Adding the second identification number group to the first identification number group to form a third identification number group, wherein the third identification number group comprises the first identification numbers 1, 5, 7, 1, 6, 5, 3, 5, 1, 5, 7, 6, 3, and then assigning the identification numbers corresponding to the first identification number group to the corresponding log contents, and assigning the log pages included in the second identification number group in the third identification number group to preset types to finally obtain a target log group, wherein the preset types are used for realizing the function of ending the identification, the log pages corresponding to the identification numbers in the second identification number group are target log pages, specifically, the preset type is an MLOG _ comm _ MTR type, and the MLOG _ comm _ MTR type is used for marking the ending position of the physical transaction, and can be known from the above, the method comprises the steps of generating a plurality of MLOG _ COMMIT _ MTR type logs correspondingly according to different identification numbers in a log group, wherein information contained in the logs only needs the identification numbers and does not need specific log content, then intensively writing the logs with the MLOG _ COMMIT _ MTR type to the last of the log group, so that the end position of a physical transaction is a plurality of MLOG _ COMMIT _ MTR type logs, the logs of the type can be taken as common logs during distribution, the logs are distributed to specific threads according to the identification numbers corresponding to the logs, and the identification numbers in the logs are generated according to log pages actually contained in the physical transaction when the logs are written in a master library, so that accurate distribution and rapid distribution can be realized during distribution.
EXAMPLE III
Referring to fig. 4, fig. 4 is a schematic structural diagram of a log parallel processing system according to a third embodiment of the present invention, where the log parallel processing system 200 includes: a log group obtaining module 21, a distributing module 22 and a submitting module 23, wherein:
a log group obtaining module 21, configured to obtain a log group generated by a physical transaction of a current write node, where the log group is formed by multiple log pages in series, each log page corresponds to a specific identification number, and log content is recorded in each log page;
the distribution module 22 is configured to acquire a thread number and the identification number, distribute, according to the identification number, each log page sequentially generated according to a time sequence to a target thread corresponding to the matched thread number, and generate an END identifier at the END of each target thread, where the END identifier is an END identifier in an SQL statement;
a commit module 23, configured to execute the log content in each target thread, and commit the physical transaction of the current write node until all the target threads execute to the corresponding end identifier.
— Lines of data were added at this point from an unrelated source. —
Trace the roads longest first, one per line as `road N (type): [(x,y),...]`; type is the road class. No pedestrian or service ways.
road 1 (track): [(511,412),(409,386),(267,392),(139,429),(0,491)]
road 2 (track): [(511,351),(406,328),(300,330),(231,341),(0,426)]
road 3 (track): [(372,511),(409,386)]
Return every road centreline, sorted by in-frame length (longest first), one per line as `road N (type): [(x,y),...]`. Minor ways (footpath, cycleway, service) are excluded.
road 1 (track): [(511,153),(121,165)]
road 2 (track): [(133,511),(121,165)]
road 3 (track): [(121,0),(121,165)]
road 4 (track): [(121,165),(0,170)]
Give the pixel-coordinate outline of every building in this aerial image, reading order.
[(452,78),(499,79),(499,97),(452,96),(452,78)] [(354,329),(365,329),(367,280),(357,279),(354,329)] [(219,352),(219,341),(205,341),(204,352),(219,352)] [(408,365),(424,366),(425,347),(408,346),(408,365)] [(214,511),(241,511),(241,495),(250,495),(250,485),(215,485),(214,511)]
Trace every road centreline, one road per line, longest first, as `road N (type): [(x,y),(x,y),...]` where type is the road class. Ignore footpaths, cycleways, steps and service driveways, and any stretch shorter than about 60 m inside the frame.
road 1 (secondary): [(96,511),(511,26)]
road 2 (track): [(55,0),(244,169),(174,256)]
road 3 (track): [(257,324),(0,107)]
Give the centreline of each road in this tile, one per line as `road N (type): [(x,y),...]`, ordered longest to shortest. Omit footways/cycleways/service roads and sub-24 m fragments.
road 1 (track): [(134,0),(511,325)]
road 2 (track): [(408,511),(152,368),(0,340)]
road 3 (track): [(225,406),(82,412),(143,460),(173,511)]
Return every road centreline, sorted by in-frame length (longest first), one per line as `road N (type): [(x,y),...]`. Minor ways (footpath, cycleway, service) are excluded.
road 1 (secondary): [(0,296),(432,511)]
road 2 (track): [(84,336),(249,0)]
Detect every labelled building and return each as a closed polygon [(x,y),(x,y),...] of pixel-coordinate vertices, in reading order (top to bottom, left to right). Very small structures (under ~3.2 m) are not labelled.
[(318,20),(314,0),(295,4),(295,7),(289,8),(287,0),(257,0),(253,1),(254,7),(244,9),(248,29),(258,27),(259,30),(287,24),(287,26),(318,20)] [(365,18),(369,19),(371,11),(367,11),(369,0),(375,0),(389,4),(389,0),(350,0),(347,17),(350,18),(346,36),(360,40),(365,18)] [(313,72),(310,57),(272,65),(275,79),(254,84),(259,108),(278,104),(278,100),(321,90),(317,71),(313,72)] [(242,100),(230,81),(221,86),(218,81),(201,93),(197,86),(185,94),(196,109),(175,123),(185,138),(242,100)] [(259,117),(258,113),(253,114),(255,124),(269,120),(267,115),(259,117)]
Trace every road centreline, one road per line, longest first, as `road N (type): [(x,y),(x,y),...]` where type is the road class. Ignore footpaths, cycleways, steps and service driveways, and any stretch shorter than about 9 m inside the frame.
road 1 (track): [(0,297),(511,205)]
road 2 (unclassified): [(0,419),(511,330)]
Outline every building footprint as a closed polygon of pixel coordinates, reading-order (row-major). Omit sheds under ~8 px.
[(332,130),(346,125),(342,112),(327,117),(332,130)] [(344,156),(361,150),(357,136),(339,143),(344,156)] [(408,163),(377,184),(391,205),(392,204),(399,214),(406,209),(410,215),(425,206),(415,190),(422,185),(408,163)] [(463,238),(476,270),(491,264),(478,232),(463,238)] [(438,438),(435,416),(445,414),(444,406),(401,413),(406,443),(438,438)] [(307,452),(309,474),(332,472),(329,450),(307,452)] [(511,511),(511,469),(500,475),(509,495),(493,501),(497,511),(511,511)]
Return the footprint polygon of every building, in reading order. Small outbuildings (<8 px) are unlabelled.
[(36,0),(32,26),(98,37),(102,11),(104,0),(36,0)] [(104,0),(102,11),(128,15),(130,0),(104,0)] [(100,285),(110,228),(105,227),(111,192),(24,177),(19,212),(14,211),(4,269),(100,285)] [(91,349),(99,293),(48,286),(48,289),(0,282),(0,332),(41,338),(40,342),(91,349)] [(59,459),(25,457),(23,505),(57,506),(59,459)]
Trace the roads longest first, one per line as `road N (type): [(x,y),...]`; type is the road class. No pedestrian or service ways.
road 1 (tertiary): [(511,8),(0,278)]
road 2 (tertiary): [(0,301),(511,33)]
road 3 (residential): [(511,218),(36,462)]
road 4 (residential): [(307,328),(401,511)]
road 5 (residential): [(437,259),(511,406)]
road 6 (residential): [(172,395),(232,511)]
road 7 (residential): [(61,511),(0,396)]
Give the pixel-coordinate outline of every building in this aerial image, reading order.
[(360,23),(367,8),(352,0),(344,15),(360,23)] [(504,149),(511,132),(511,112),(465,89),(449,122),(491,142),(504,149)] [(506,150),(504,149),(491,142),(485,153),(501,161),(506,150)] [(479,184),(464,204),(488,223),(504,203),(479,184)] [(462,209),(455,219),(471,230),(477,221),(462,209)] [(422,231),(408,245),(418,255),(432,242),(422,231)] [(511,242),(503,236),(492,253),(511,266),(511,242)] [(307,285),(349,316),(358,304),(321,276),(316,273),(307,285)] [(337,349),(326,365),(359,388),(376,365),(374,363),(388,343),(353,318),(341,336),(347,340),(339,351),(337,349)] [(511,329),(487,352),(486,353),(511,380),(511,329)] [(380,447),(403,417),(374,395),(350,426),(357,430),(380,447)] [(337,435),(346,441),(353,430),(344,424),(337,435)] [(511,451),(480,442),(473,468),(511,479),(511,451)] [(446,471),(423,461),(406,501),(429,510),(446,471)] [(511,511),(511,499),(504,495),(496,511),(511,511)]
Further, in other embodiments of the present invention, the distribution module 22 includes:
the first hash processing unit is used for acquiring thread numbers and the identification numbers, and performing hash processing on the identification numbers and the thread numbers to obtain the thread numbers corresponding to the threads;
a first mapping model establishing unit, configured to establish a mapping model between the thread number and the identification number, where the mapping model is used to output the corresponding thread number when the identification number is input;
the first distribution unit is used for inputting the identification number into the mapping model to obtain the corresponding thread number, and distributing each log page to the corresponding target thread according to the thread number;
and the ending identifier generating unit is used for generating ending identifiers at the ENDs of the target threads, wherein the ending identifiers are END marks in the SQL statements.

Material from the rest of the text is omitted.